HOW TO COMPLETE THIS TASK — Put this sentence from the activation function notes into Spanish: "Not an activation for hidden layers; used only in the output layer for multi-class classification."

EXCERPT —
★ ★ ★ ★ ★
Smooth, non-monotone, unbounded above. Performs well in EfficientNet and many vision models. Close to GELU.

Softmax

\[\text{softmax}(\mathbf{z})_k = \frac{e^{z_k}}{\sum_{j=1}^K e^{z_j}}\]

Outputs sum to 1; interpreted as probabilities.
Numerically stable version: subtract $\max(\mathbf{z})$ before exponentiating.
Not an activation for hidden layers; used only in the output layer for multi-class classification.

Temperature scaling: $\text{softmax}(\mathbf{z} / T)$. Low $T \to 0$ sharpens to argmax; high $T \to \infty$ flattens to uniform. Used in knowledge distillation and language model decoding.

Comparison

Activation	Range	Saturates	Zero-centered	Dying neurons	Typical Use
Sigmoid	$(0,1)$	Yes (both)	No	No	Output (binary), gates
Tanh	$(-1,1)$	Yes (both)	Yes	No	RNNs, shallow nets
ReLU	$[0, \infty)$	No (pos)	No	Yes	MLPs, CNNs
Leaky ReLU	$\mathbb{R}$	No	No	No	MLPs, CNNs
ELU	$(-\alpha, \infty)$	No	Near-zero mean	No	Deep MLPs
GELU	$\mathbb{R}$	No	No	No	Transformers
Swish/SiLU	$\mathbb{R}$	No	No	No	Vision models
Softmax	$(0,1)^K$	Yes	No	No	Output (multi-class)
★ ★ ★ ★ ★
Records excerpted from a collection
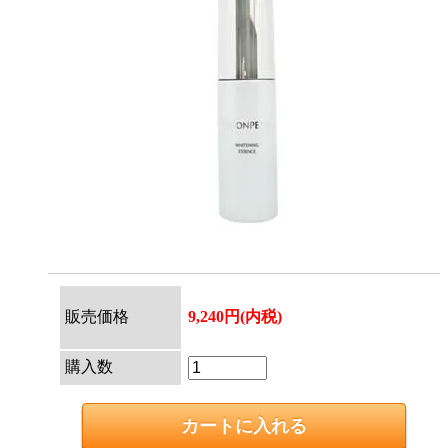
販売価格
9,240円(内税)
購入数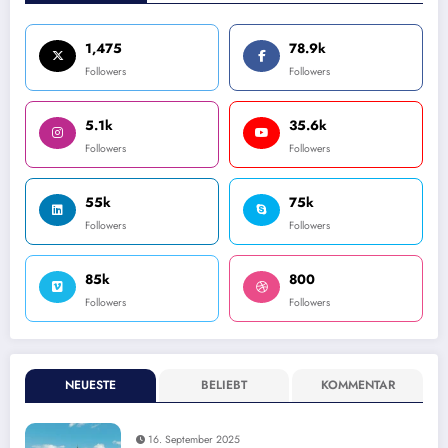
1,475
78.9k
Followers
Followers
5.1k
35.6k
Followers
Followers
55k
75k
Followers
Followers
85k
800
Followers
Followers
NEUESTE
BELIEBT
KOMMENTAR
16. September 2025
★ ★ ★ ★ ★
TASK RESPONSE — No es una activación para capas ocultas; se usa solo en la capa de salida para la clasificación multiclase.